The technical effect of this embodiment lies in that, adopt this global shuttle robot stable structure, can improve its stability in key region under the circumstances that keeps the robot small in size, avoid its front and back or control problem that the position accuracy who rocks and cause is poor, improve global shuttle robot's application scope.

While certain specific embodiments of the utility model have been described in detail by way of example, it will be appreciated by those skilled in the art that the above examples are for illustration only and are not intended to limit the scope of the utility model. It will be appreciated by those skilled in the art that modifications may be made to the above embodiments without departing from the scope and spirit of the utility model.
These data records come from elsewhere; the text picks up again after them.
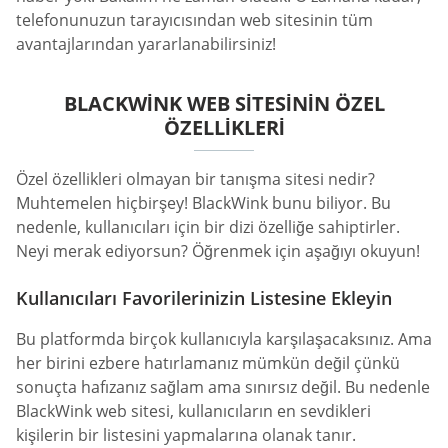
telefonunuzun tarayıcısından web sitesinin tüm
avantajlarından yararlanabilirsiniz!
BLACKWINK WEB SITESININ ÖZEL
ÖZELLIKLERI
Özel özellikleri olmayan bir tanışma sitesi nedir?
Muhtemelen hiçbirşey! BlackWink bunu biliyor. Bu
nedenle, kullanıcıları için bir dizi özelliğe sahiptirler.
Neyi merak ediyorsun? Öğrenmek için aşağıyı okuyun!
Kullanıcıları Favorilerinizin Listesine Ekleyin
Bu platformda birçok kullanıcıyla karşılaşacaksınız. Ama
her birini ezbere hatırlamanız mümkün değil çünkü
sonuçta hafızanız sağlam ama sınırsız değil. Bu nedenle
BlackWink web sitesi, kullanıcıların en sevdikleri
kişilerin bir listesini yapmalarına olanak tanır.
The scope of the utility model is defined by the appended claims.

Claims (9)

1. The utility model provides a global shuttle robot stable structure, includes track and robot, the track is the I-shaped track, the robot is hung to on the track through the walking wheel, its characterized in that is provided with a plurality of groups of balanced rail on the track, every group balanced rail divides and establishes the both sides arrangement of track, the bottom surface of balanced rail is provided with smooth balancing surface; balance arms matched with the balance rails are arranged on two sides of the top of the robot, and the top surfaces of the balance arms can be in sliding contact with the balance surfaces.

2. The global shuttle robot stabilizing structure according to claim 1, wherein the top surface of the balancing arm is provided with a slide roller matching the balancing surface.
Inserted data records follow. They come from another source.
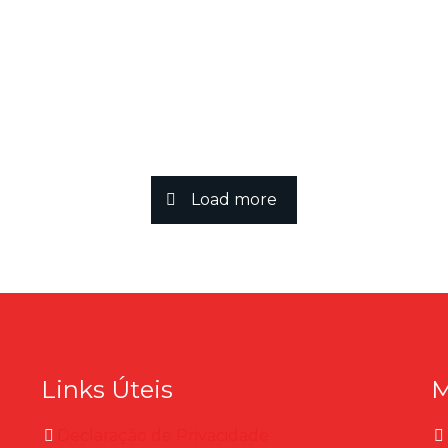
Load more
Links Úteis
Declaração de Privacidade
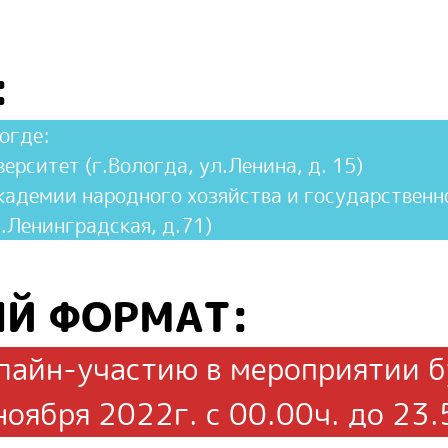
:
огде:
рситет (г.Вологда, ул.Ленина, д. 15)
кадемии народного хозяйства и государственн
.Ленинградская, д.71)
Й ФОРМАТ:
лайн-участию в мероприятии б
ноября 2022г. с 00.00ч. до 23.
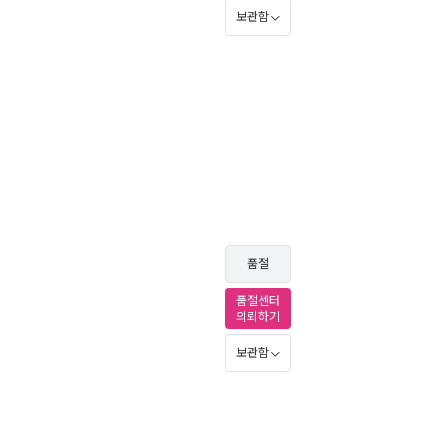
보관함
품절
품절센터
의뢰하기
보관함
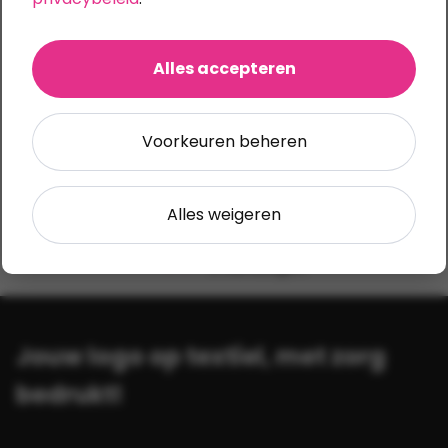
van basic tot premium
Snel een offerte
Alles accepteren
met scherpe prijzen
Productie in Nederland
alle druktechnieken in huis
Voorkeuren beheren
Consistente kwaliteit
met zorg geproduceerd
Alles weigeren
Verzending
5 werkdagen
Jouw logo op textiel, met zorg
bedrukt!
3. The global shuttle robot stabilizing structure of claim 2, wherein the balance arm is rotatably connected to the robot top, and a driving mechanism is provided on the balance rail to place the balance arm in a balance position or a storage position.

4. A global shuttle robot stabilizing structure according to claim 3, wherein a fixing rod is fixed at the bottom of the balance arm through a connecting rod, the connecting rod is elastically connected with the robot through a torsion spring, the torsion spring always applies an elastic force to the balance arm towards the balance position, the fixing rod is located in a positioning cavity at the top of the robot, and a positioning pin for positioning the fixing rod to the storage position is arranged in the positioning cavity.

5. The global shuttle robot stabilization structure of claim 4, wherein the drive mechanism comprises a magnetic plate fixed to a front bottom of the balance rail and capable of attracting the dowel pins to move upward; the locating pin is elastically connected with the robot through a tensioning spring.

6. A global shuttle robot stabilizing structure according to claim 5, wherein the driving mechanism comprises a blocking plate fixed to a rear end bottom of the balance rail and capable of blocking the balance arm to rotate, the bottom of the positioning pin being provided with a guide surface, the balance arm being capable of pressing the guide surface to the storage position.

7. The global shuttle robot stabilizing structure according to claim 5, wherein the front end of the balance rail is provided with a slope.

8. The global shuttle robot stabilizing structure of claim 1, wherein the counter rail is secured to the top of the rail by an extension rod.

9. Global shuttle robot stabilizing structure according to any of claims 1-8, wherein the top of the robot is provided with at least two sets of said balancing arms, each set of said balancing arms being separate on both sides of the robot.